I am not defending Gemini in particular; I use it but have yet to form an opinion of it; I am defending the strategy of founding a new internet service to compete (for the time and attention of users) with the web.



>One advantage of Gemini is that it is easier to attract new users to the cause: even if a particular user is being helped by the collective you describe, he or she probably won't realize (because most users are oblivious to many/most of the effects of UI and architectural design decisions). He or she will ascribe the good experience provided by the collective to the web.

I don't buy this argument.

Even if "he/she ascribes the good experience (...) to the web":

(a) the subset of users that could fell into one of the "participating sites" would be much larger than the subset of users that would install something like Gemini. The subset is open with no barrier at all to every web user. They just need to visit a page. The second subset requires them to have heard about Gemini, to care enough about it, and to actively download a client.

(b) For this reason, even the subset of (a) that could tell "Ahh, this site is fast and nice because it's simple web code" would be much larger than the subset that would install something like Gemini.

(c) If the subset that recognizes the benefits from the simple web design designs to join the movement, they just need to code simple html and deliver to everybody (an easy sell, no new tools needed). For the subset that discovered and likes Gemini, they'd need to find a host and install a Gemini server (much fewer options, no turnkey-host that supports it, unknown code quantity/quality), and then their potential audience is severely limited to Gemini client users (a much harder sell).


My response to you is to say that although it is nice to help users in the short term, it is more important to increase the number of web users who know that the web poorly serves some of their needs, specifically their need to read, to discover things to read and to publish plain-text writings.

(The main problem with using the web to publish plain-text writings is that unless the person doing the publishing is an expert on the technology, in which case he will use something like Github Pages, there is no cheap way to publish a few paragraphs or a few dozens of paragraphs where it fill find a decently-sized audience without enriching some intermediary and subjecting most of the people who over the years will read the writings to either advertising or paywalls.)

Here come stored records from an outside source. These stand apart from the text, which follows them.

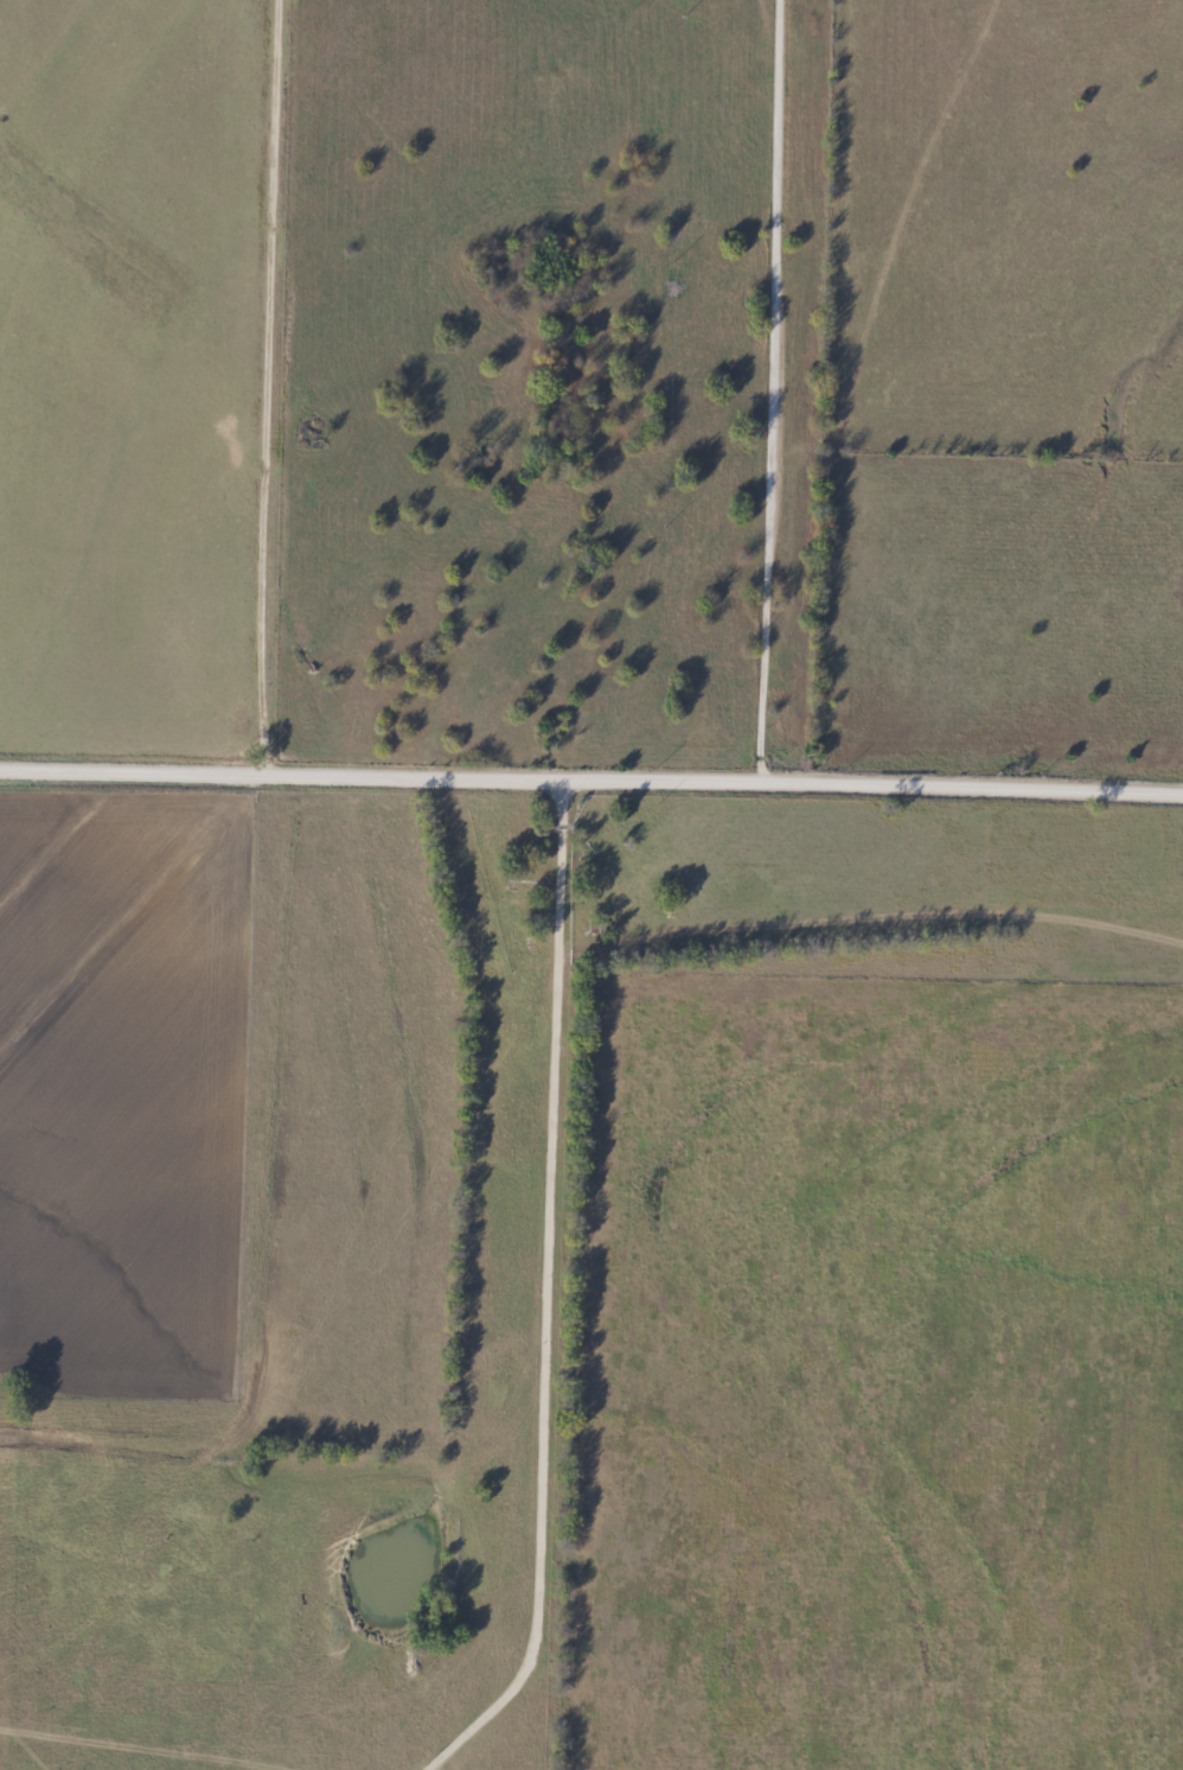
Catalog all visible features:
road: (262, 388)
road: (767, 392)
road: (129, 774)
road: (507, 781)
road: (969, 789)
road: (535, 1294)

I offer no criticism of the web as a way to buy things online or to apply for a passport online or such.

I am avoiding saying that the web is bad: the web might be bad only for a small fraction of web users. I don't know enough about how web users differ from each other to say how large the fraction is. I do know enough about software and how site owners will respond to incentives to be able to tell that the web is bad for users sufficiently like me. Well, I'm fairly certain, too, that the web is severely sub-optimal for blind users (and I wonder if attempts have been made yet to tell blind users about Gemini and to make it easy for blind users to get started with Gemini).

Someone could write a whole book about how seemingly insignificant decisions in the design of something like a web browser (e.g., decisions in the design of web standards) can have profound effects, but I think in this case it is better to show than to tell.

Improving Gemini might eventually show a lot of people that the web is a sub-optimal solution for some of their needs. Note that Gemini need not completely replace the web in a user's life: one session with the improved Gemini might get the point across to a new user (and the user might do nothing but browse Wikipedia during that session).

In contrast, the strategy I originally replied to, namely, a collective of web sites, might significantly improve the experience of many web users, but will cause approximately zero web-tech non-experts to become dissatisfied with the web.

I have no road map for how a large numbers of people dissatisfied with how the web serves some of their needs will eventually find their way to something better. I figure it will take many years. I do believe that increasing the numbers of dissatisfied users is probably a necessary first step.